- _Directions_
Show every line of the material below that contains the word "Whatsapp".

- _Records shown_
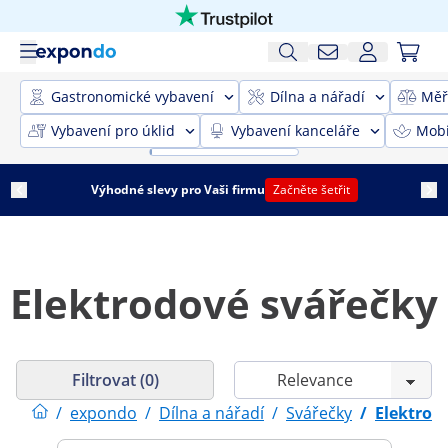
Gastronomické vybavení
Dílna a nářadí
Měř
Vybavení pro úklid
Vybavení kanceláře
Mobi
Výhodné slevy pro Vaši firmu
Začněte šetřit
Elektrodové svářečky
Filtrovat (0)
/
expondo
/
Dílna a nářadí
/
Svářečky
/
Elektrod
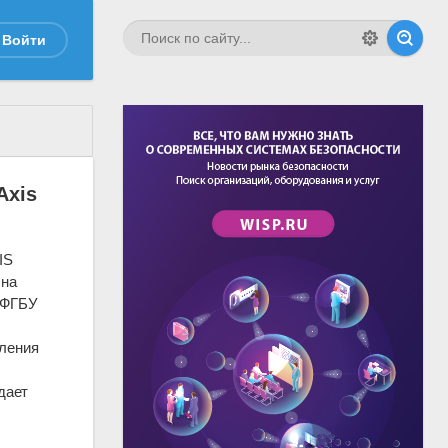
Войти
Axis
IS
 на
 ФГБУ
вления
дает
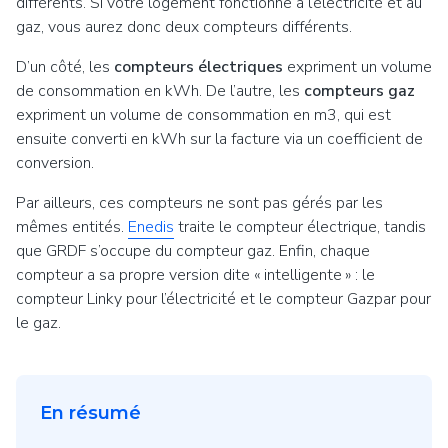
différents. Si votre logement fonctionne à l’électricité et au
gaz, vous aurez donc deux compteurs différents.
D’un côté, les
compteurs électriques
expriment un volume
de consommation en kWh. De l’autre, les
compteurs gaz
expriment un volume de consommation en m3, qui est
ensuite converti en kWh sur la facture via un coefficient de
conversion.
Par ailleurs, ces compteurs ne sont pas gérés par les
mêmes entités.
Enedis
traite le compteur électrique, tandis
que GRDF s’occupe du compteur gaz. Enfin, chaque
compteur a sa propre version dite «
intelligente
» : le
compteur Linky pour l’électricité et le compteur Gazpar pour
le gaz.
En résumé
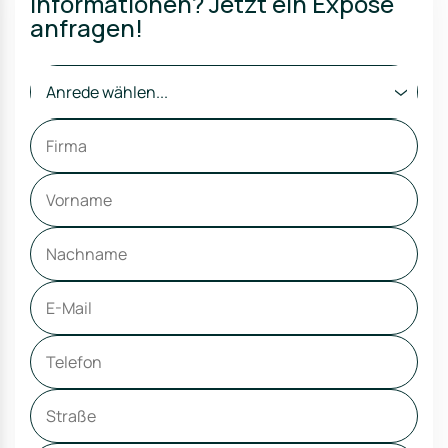
Informationen? Jetzt ein Exposé
anfragen!
Anrede wählen...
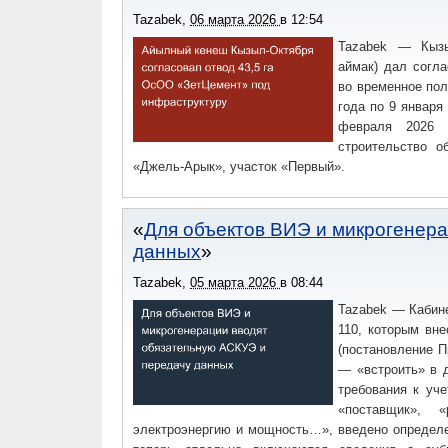
Tazabek
,
06 марта 2026
в
12:54
Tazabek — Кызы
аймак) дал согл
во временное пол
года по 9 января
февраля 2026 г
строительство о
«Джель-Арык», участок «Первый».
Для объектов ВИЭ и микрогенер
данных
Tazabek
,
05 марта 2026
в
08:44
Tazabek — Кабин
110, которым вн
(постановление П
— «встроить» в 
требования к уч
«поставщик», «
электроэнергию и мощность…», введено определен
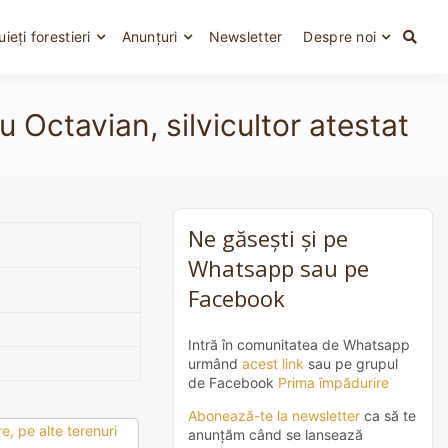
uieți forestieri
Anunțuri
Newsletter
Despre noi
 Octavian, silvicultor atestat
Ne găsești și pe
Whatsapp sau pe
Facebook
Intră în comunitatea de Whatsapp
urmând
acest link
sau pe grupul
de Facebook
Prima împădurire
Abonează-te la newsletter
ca să te
e, pe alte terenuri
anunțăm când se lansează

- _Finished exercise_
Whatsapp sau pe
Intră în comunitatea de Whatsapp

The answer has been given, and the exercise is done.